- **Your instructions**:
A verbatim reproduction of the lines below, from the line containing "So, NoSQL came" through the line containing "lack of schema.", both ends included, is the whole required output.

- **Material provided**:
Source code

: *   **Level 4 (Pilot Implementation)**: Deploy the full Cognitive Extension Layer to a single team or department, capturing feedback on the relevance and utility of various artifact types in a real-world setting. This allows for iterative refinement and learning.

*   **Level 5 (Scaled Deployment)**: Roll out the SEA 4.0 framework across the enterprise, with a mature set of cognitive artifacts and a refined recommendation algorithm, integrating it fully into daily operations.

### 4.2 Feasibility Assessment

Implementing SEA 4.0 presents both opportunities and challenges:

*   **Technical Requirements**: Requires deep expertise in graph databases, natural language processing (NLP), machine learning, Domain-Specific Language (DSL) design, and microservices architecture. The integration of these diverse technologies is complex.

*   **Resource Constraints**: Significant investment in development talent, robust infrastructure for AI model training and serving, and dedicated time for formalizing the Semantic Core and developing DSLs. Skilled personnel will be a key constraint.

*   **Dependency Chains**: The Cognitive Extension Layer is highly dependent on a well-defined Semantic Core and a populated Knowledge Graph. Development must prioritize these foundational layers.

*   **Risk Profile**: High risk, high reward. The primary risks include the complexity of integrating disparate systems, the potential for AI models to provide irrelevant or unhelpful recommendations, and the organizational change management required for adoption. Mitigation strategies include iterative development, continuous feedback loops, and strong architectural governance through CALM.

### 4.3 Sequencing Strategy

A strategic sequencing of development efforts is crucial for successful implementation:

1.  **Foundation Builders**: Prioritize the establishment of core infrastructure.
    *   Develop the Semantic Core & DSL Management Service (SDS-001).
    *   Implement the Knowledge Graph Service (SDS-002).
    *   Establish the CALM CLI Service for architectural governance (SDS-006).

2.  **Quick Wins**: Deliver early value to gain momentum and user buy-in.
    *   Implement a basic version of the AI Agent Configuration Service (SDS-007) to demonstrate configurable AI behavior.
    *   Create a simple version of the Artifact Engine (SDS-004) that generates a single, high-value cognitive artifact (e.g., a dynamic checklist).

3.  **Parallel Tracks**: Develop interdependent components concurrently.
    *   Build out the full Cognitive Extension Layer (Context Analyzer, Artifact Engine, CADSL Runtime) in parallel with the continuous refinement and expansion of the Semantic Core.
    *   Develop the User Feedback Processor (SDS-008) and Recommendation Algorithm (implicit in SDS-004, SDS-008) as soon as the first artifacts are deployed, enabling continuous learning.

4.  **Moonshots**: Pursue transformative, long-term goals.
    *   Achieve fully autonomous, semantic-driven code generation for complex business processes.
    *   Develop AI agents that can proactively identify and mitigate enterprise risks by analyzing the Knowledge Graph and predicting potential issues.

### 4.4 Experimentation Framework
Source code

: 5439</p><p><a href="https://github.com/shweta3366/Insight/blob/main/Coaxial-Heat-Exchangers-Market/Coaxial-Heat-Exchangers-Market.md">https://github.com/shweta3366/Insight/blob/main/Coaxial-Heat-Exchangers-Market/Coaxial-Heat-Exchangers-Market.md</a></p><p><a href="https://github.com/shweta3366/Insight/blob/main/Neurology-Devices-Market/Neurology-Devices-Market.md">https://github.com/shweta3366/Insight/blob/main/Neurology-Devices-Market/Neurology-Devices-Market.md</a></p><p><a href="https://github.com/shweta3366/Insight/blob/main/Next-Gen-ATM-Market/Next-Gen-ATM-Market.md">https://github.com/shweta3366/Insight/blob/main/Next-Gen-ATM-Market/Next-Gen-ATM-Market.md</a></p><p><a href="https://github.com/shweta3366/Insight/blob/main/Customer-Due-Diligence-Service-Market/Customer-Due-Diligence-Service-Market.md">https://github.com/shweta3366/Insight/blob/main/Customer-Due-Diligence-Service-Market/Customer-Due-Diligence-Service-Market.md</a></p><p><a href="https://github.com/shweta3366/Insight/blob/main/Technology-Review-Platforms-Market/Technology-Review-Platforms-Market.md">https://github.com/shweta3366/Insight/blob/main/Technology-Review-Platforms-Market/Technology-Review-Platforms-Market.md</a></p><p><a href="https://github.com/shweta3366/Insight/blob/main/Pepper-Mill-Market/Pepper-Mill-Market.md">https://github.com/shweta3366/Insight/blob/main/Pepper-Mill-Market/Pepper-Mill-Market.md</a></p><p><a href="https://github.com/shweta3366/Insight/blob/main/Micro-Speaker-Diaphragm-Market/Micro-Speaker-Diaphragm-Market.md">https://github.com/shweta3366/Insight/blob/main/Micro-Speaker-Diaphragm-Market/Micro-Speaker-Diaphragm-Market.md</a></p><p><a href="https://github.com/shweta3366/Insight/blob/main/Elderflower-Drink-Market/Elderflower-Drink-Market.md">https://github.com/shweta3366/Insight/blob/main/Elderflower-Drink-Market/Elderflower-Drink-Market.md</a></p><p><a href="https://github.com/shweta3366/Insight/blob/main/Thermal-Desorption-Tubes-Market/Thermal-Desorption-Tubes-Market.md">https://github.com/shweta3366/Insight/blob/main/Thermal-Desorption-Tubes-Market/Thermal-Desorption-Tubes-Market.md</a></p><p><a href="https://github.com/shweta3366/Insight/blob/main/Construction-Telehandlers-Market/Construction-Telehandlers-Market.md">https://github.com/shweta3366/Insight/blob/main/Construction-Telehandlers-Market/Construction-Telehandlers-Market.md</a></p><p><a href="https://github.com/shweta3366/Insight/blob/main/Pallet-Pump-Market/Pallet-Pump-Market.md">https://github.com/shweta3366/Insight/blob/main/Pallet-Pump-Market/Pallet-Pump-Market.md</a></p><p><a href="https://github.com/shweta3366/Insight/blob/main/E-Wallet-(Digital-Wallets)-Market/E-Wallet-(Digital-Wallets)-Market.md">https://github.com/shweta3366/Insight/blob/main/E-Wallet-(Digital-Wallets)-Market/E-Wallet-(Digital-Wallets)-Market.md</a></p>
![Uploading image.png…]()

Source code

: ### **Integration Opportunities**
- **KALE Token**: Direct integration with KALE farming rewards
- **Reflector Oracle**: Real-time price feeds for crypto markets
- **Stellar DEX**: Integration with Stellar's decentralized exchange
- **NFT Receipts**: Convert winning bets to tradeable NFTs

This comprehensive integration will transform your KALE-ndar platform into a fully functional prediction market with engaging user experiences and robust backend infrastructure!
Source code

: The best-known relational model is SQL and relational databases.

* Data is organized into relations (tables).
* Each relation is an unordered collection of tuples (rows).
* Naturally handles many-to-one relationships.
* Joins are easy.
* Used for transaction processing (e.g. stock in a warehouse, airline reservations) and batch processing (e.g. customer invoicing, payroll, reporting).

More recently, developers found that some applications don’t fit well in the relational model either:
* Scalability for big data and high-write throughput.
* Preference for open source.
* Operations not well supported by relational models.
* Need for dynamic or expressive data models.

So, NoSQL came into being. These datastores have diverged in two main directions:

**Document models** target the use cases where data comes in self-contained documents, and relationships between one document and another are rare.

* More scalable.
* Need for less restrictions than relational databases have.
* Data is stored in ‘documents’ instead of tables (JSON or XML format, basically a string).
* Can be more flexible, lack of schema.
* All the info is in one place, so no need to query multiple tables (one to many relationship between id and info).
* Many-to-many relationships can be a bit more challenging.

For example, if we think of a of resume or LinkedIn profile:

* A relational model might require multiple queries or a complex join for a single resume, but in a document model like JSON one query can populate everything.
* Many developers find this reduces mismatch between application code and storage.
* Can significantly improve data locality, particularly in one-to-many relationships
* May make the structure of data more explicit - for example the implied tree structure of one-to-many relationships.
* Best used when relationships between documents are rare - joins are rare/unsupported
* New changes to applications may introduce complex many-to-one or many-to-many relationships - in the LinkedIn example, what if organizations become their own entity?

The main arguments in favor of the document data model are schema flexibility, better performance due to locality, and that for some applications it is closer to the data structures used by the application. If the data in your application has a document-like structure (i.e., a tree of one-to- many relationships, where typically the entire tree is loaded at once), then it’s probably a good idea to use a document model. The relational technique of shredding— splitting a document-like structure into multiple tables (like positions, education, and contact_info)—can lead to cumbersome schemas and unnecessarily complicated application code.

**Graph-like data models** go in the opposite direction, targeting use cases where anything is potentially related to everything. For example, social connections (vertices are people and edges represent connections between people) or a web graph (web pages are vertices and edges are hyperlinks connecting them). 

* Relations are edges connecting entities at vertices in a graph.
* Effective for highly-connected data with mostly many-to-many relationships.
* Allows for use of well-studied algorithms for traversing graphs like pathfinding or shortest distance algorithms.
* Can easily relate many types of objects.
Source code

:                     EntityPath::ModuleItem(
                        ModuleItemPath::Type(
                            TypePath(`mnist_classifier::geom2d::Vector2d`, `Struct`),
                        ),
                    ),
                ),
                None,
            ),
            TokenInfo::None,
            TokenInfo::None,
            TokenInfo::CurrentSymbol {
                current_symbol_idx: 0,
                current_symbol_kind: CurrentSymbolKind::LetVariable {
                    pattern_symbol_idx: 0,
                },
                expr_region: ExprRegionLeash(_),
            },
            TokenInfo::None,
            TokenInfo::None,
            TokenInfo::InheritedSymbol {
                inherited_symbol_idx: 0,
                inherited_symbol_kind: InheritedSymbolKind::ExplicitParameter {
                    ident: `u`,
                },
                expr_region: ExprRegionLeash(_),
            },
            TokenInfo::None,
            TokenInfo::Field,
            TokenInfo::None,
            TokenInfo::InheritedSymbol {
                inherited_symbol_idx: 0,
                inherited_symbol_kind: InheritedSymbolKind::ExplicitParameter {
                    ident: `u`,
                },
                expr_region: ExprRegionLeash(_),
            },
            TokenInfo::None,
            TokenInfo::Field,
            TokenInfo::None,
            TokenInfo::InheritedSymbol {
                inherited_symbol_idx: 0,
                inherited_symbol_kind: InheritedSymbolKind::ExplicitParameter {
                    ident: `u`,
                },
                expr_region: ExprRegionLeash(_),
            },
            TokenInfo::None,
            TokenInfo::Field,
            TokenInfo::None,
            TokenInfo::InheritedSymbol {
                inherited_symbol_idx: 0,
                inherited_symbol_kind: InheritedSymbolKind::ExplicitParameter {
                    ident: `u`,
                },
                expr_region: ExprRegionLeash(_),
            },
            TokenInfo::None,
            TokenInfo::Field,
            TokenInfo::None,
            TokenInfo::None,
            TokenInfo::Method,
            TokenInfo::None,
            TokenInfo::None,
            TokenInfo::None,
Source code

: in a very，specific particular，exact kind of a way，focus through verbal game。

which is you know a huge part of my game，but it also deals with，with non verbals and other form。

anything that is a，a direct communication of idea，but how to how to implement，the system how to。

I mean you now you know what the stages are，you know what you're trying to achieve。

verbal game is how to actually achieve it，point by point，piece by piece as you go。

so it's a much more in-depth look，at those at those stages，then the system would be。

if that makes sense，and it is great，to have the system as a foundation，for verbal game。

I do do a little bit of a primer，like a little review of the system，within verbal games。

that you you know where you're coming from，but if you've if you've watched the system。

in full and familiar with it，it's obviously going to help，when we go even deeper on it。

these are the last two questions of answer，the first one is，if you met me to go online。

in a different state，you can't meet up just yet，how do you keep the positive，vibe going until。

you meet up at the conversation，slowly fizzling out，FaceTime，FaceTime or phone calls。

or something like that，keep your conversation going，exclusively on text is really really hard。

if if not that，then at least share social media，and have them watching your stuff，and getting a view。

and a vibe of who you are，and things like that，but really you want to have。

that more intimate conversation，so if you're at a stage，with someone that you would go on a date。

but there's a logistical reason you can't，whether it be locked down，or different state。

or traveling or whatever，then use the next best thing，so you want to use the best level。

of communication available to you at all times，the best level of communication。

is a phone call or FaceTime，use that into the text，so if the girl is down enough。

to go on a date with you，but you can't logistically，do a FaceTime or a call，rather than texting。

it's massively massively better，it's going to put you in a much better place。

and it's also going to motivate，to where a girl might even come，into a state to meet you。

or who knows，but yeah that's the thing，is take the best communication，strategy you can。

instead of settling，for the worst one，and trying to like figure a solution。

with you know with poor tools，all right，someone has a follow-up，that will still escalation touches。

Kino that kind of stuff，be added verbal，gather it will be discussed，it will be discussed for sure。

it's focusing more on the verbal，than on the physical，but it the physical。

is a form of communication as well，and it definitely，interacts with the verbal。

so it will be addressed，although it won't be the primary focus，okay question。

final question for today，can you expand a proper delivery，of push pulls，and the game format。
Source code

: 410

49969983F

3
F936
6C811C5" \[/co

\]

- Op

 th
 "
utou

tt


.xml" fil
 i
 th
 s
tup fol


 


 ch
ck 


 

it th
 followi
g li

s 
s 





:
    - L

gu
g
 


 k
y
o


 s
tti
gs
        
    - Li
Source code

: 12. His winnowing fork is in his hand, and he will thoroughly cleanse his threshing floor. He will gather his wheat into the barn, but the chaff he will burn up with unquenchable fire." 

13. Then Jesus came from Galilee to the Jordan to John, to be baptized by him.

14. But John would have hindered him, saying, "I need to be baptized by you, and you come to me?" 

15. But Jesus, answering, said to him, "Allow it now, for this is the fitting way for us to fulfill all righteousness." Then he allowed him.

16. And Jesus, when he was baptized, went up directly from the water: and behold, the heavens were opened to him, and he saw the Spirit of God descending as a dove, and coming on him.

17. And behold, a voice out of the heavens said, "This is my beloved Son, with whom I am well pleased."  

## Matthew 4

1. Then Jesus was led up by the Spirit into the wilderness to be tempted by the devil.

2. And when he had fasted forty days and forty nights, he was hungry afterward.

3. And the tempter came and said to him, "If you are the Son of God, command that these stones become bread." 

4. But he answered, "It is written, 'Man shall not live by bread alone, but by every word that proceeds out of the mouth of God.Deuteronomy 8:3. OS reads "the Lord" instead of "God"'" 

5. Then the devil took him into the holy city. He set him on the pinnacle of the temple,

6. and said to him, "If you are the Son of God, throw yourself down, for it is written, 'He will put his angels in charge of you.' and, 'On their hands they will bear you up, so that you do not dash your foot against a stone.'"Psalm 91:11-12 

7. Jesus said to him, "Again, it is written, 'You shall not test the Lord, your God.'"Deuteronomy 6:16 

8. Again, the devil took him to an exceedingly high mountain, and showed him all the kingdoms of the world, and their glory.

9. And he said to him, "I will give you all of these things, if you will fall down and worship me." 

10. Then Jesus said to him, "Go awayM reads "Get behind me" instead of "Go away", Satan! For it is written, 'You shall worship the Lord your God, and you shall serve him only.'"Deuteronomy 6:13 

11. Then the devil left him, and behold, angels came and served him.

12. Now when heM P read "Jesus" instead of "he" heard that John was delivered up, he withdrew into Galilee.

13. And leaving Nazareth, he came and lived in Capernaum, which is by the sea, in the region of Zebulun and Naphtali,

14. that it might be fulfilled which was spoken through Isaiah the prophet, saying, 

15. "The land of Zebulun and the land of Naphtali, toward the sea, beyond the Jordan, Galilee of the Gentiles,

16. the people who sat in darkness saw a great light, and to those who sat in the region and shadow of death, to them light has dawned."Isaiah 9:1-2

- **Task response**:
So, NoSQL came into being. These datastores have diverged in two main directions:

**Document models** target the use cases where data comes in self-contained documents, and relationships between one document and another are rare.

* More scalable.
* Need for less restrictions than relational databases have.
* Data is stored in ‘documents’ instead of tables (JSON or XML format, basically a string).
* Can be more flexible, lack of schema.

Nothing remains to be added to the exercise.